I knew she was with Jesus and that her life was full of joy now and she was now free from the pain that she endured in this life. I had prayed for her so much, I felt as if I were losing a sister. In essence, I was. I know just as sure as I am writing this post today, she is in heaven. The good Father has given me that assurance.
I know that the Lord did not put her in my path by mistake. He used her to teach me a great deal. There was no funeral, no calling hours, and no flowers. Her belongings all went into the dumpster.
The Lord showed me that the alcohol was keeping the pain down in her life. He told me to look past the alcohol and look to her heart. Her value didn’t seem like much in this world. She had no assets, friends, or relatives that owned her. She did have a child, whom I had met once. He told me about her attempt to take her own life when he was young, but he intervened. He smelled of alcohol too. I was told he only came to get money once a month from her. I don’t know if that is even true.
Today, I just had to thank Jesus once again for salvation. Thank him for saving my friend. Thank Him for teaching me through the power of His Holy Spirit. Thank Him for the church, the food box, the people He sent, the answered prayers and the stuffed animal. Thank Him how He loves people. Even the people that the world overlooks, He doesn’t. Thank you Jesus.
We are commanded to love one another. Lord help your church to love each other. Lord, teach us to look beyond our four walls of our own churches and go into the highways and byways and compel them to come in with your love, the love of Jesus Christ.

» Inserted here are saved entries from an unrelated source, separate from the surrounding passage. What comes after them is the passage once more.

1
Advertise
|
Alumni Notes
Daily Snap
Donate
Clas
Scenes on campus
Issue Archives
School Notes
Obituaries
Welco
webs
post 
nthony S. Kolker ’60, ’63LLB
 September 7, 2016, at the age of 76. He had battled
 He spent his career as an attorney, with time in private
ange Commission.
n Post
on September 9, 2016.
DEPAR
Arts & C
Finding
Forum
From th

Father, teach us, strengthen us that the petty issues of life doesn’t really matter. Today, give us people that you can trust us with God. Work though us today for the Alice’s of this world. Only give us what you can trust us with. The hurting doesn’t need any further hurt. Direct them where to go, direct us where to go.
Forgive us God when we messed it up. Today God, we join our Faith across this globe for the Alice’s of this world. Your heart is our heart. Show us today where our next Alice is we pray. Amen
Luke 14:23 And the Lord said unto the servant, Go out into the highways and hedges, and compel them to come in, that my house may be filled.